RECORDS PROVIDED below:

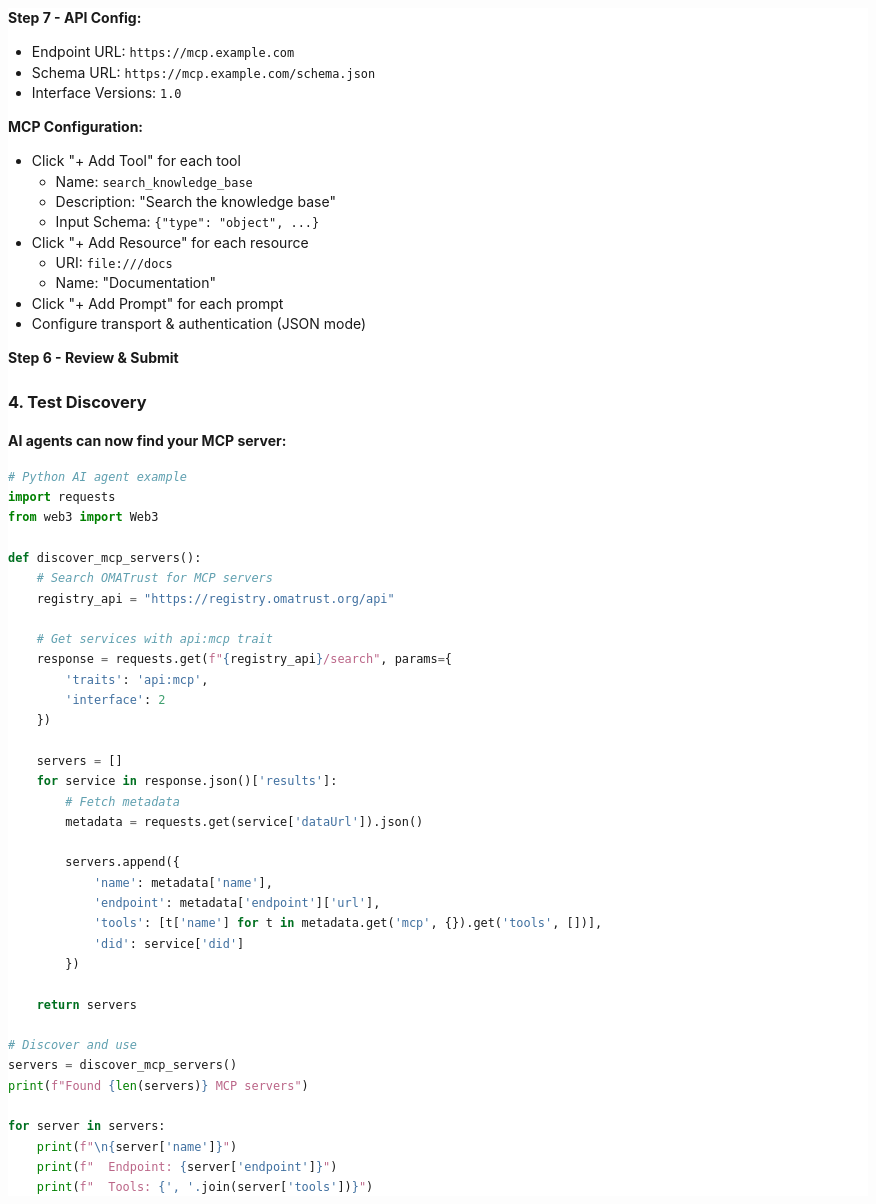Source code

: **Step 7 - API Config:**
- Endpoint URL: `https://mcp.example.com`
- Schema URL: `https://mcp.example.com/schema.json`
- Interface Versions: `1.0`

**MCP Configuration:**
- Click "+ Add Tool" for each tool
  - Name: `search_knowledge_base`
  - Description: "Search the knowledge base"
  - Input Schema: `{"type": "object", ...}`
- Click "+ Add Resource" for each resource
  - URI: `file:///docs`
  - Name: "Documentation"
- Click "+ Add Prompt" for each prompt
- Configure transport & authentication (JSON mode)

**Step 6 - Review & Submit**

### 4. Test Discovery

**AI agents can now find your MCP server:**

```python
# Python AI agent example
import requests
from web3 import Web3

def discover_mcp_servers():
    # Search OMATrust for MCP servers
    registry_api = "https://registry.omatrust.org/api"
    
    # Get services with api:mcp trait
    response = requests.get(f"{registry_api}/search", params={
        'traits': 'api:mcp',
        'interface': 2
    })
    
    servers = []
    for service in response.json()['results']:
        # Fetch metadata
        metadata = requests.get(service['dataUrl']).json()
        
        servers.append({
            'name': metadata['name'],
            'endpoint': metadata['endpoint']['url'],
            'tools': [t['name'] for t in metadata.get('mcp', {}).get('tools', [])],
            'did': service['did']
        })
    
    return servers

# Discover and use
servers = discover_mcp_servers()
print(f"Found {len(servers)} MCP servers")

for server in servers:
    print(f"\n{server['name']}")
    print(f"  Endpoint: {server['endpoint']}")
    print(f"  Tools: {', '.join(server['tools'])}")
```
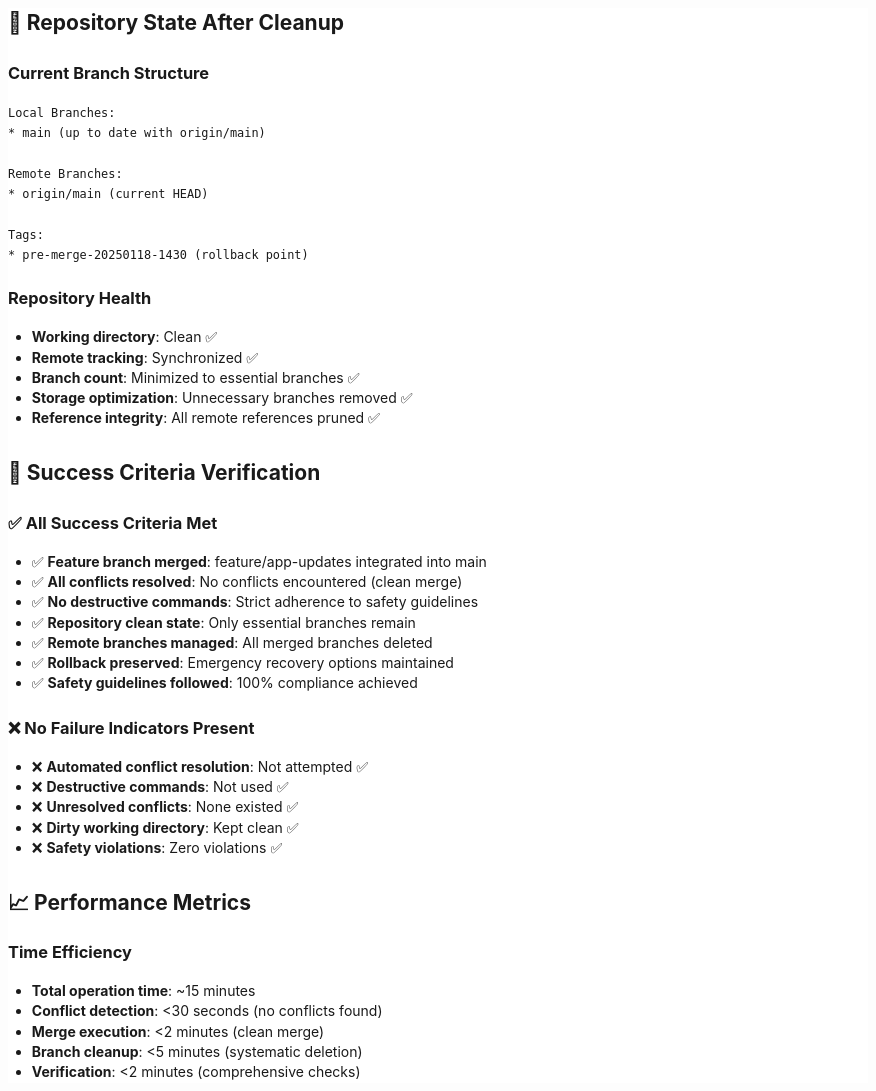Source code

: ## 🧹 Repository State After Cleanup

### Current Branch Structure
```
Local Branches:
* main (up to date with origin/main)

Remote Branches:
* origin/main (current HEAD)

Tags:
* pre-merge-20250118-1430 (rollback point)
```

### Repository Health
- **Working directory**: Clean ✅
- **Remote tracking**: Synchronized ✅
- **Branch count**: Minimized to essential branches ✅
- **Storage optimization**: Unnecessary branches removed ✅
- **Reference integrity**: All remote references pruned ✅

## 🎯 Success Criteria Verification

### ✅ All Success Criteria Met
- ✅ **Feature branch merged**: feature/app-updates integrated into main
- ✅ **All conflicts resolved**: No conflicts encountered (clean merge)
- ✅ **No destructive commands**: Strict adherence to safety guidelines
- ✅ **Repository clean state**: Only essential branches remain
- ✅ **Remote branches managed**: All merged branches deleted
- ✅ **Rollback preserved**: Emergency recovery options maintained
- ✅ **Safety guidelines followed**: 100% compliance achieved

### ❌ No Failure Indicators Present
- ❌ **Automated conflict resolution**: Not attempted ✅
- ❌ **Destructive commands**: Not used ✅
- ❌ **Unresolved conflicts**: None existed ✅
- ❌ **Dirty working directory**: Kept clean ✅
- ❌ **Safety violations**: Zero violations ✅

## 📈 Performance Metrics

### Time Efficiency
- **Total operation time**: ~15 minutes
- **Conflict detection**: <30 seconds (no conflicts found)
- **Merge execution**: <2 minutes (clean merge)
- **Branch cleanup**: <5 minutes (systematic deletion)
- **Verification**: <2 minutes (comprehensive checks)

End of RECORDS PROVIDED.
RECORDS PROVIDED below:

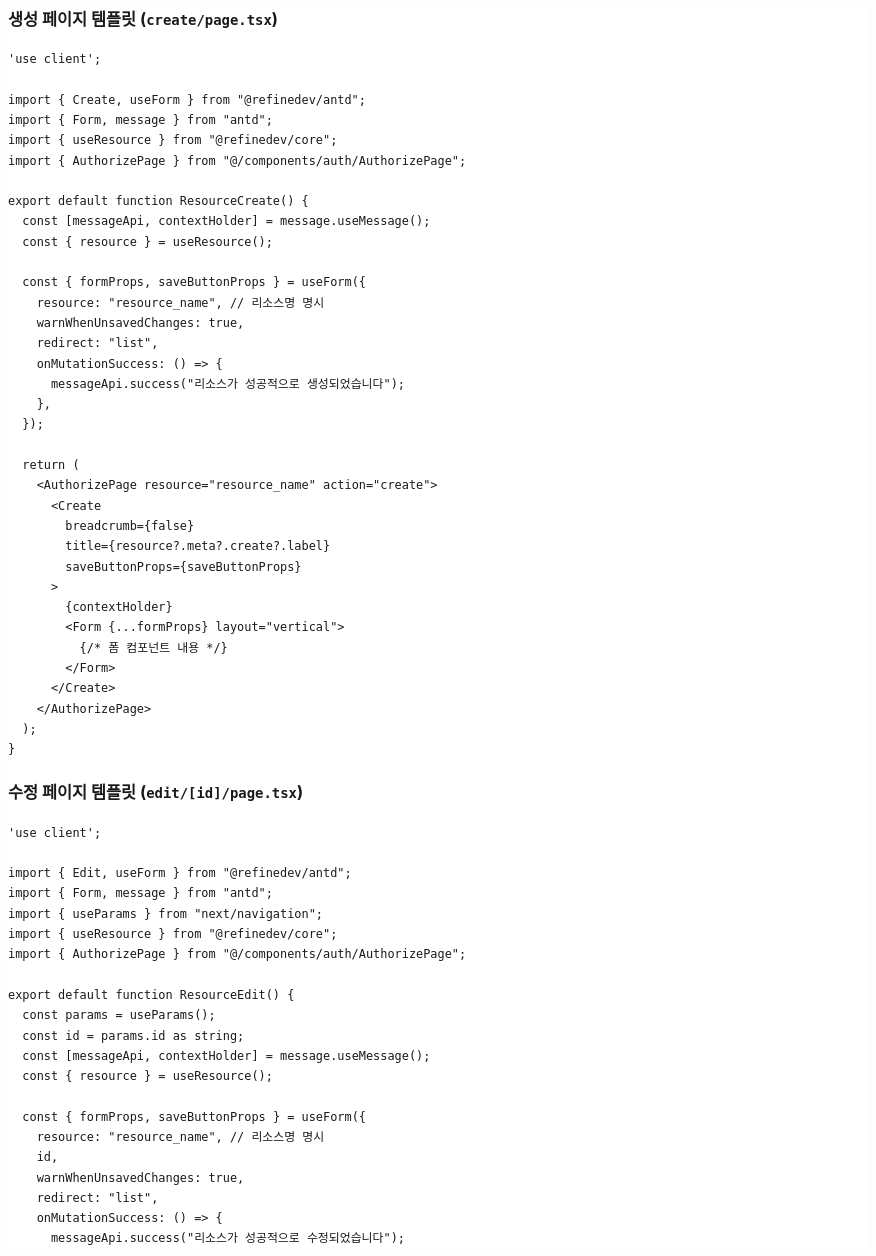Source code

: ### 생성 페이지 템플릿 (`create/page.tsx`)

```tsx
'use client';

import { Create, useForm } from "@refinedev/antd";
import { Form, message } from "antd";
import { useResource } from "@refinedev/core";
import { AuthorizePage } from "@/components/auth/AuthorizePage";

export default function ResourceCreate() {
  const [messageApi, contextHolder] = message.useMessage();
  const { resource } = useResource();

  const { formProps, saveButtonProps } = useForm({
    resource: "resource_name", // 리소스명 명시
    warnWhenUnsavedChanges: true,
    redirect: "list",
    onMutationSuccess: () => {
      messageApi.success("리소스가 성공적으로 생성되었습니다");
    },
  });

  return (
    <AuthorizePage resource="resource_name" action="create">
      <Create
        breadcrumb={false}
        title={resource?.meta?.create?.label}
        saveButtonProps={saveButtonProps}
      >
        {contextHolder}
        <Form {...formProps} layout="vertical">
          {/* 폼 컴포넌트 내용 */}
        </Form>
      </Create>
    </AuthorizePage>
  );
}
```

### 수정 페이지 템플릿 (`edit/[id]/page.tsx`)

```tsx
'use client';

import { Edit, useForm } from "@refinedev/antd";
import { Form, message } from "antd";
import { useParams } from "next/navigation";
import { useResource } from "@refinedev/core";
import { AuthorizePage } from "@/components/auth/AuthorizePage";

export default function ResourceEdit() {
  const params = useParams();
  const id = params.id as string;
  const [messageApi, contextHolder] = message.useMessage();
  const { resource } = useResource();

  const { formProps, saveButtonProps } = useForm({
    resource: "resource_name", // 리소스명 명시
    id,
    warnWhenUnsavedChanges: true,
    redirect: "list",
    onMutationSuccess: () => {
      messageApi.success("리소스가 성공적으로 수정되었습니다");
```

End of RECORDS PROVIDED.

Lines with "each": state how many there are in the records, and nothing more.

● EXPECTED ANSWER: 3